Advanced Spot Marker Options

# Customize spot label prefix and starting index
python mark_parking_spots.py --source frame.jpg --output parking_spots.json --label-prefix "spot" --start-index 1
# Result: spot01, spot02, spot03...

# Export annotated video (without preview window)
python visualize_spots_on_video.py --video video.mp4 --spots parking_spots.json --output runs/video_annotated.mp4 --no-preview

---

Project Structure

AI_SE2/
├── frontend/               # React/Vite web frontend source code
│   ├── src/
│   │   ├── components/     # Reusable UI components
│   │   ├── pages/          # Application pages
│   │   └── styles/         # CSS stylesheets
│   ├── package.json
│   └── vite.config.js
├── mobile/                 # React Native/Expo mobile app source code
│   ├── App.js              # Main application (single-file)
│   ├── package.json
│   └── app.json            # Expo configuration
├── esp32_firmware/         # Arduino code for ESP32 devices
│   ├── center_camera/      # Lot monitoring camera
│   └── entry_gate/         # Entry/exit gate cameras
├── main.py                 # Main application (FastAPI)
├── alpr.py                 # ALPR wrapper module
├── spot_classifier.py      # PyTorch CNN model definition
├── supabaseStorage.py      # Supabase upload service
├── requirements.txt        # Python dependencies
├── parking_spots.json      # Parking spot configuration
├── tables.txt              # Database schema
├── .env                    # Environment variables
└── ...

---

Troubleshooting

Backend

• ImportError: fast_alpr: Ensure fast-alpr is installed correctly.
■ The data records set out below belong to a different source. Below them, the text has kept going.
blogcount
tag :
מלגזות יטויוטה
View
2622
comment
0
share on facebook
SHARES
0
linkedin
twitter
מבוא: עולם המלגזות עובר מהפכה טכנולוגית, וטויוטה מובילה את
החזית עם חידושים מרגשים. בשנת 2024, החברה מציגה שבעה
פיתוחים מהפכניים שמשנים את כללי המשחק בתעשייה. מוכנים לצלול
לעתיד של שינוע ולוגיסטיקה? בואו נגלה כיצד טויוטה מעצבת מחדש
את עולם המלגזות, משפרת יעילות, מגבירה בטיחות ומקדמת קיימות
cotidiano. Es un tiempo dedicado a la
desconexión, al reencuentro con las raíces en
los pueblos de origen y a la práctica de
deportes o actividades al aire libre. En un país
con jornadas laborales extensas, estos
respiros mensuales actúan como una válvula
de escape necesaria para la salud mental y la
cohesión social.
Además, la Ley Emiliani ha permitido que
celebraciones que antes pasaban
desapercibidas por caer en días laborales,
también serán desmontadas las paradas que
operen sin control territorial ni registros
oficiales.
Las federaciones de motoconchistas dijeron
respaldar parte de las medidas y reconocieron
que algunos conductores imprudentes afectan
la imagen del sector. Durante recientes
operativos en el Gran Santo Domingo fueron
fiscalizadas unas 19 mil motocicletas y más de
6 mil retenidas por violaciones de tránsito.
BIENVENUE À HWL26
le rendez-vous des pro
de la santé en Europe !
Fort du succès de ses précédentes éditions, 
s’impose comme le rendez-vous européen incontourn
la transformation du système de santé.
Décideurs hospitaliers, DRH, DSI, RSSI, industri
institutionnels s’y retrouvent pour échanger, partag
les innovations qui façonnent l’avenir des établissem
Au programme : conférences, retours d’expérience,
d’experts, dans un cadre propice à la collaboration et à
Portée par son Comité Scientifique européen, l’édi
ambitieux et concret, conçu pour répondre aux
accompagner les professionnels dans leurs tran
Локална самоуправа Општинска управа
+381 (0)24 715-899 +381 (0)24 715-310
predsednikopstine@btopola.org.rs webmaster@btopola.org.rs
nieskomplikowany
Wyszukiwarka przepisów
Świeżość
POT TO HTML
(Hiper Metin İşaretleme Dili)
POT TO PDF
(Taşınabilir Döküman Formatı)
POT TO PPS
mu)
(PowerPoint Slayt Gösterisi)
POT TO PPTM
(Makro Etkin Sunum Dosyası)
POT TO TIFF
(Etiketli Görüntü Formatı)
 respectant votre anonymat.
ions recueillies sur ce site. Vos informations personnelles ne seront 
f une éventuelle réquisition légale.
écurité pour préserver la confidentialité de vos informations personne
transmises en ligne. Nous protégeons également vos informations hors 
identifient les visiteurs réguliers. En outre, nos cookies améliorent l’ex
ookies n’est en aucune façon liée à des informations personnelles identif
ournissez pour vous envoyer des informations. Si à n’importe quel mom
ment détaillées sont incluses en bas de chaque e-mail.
On Windows, additional steps or WSL2 may be required if the compiled C++ libraries are not available.
• Database connection error: Verify that the PostgreSQL service is running and that the DATABASE_URL in your .env file is correct.
• Video not opening: Check the VIDEO_SOURCE path. For webcam, try index 0 or 1. For files, ensure the path is absolute or relative to the project root.

Web Frontend

• Frontend cannot connect to backend: Ensure the frontend is configured to point to localhost:8000 (via the proxy in vite.config.js or a VITE environment variable).

Mobile

• App cannot connect to backend: Use your machine's local network IP (e.g., 192.168.1.100) instead of localhost. Ensure both your phone and computer are on the same Wi-Fi network.
• Expo Go not loading: Make sure your firewall is not blocking the Expo ports (19000, 19001, 8081).
• Haptics not working: Haptic feedback only works on physical devices, not on emulators or simulators.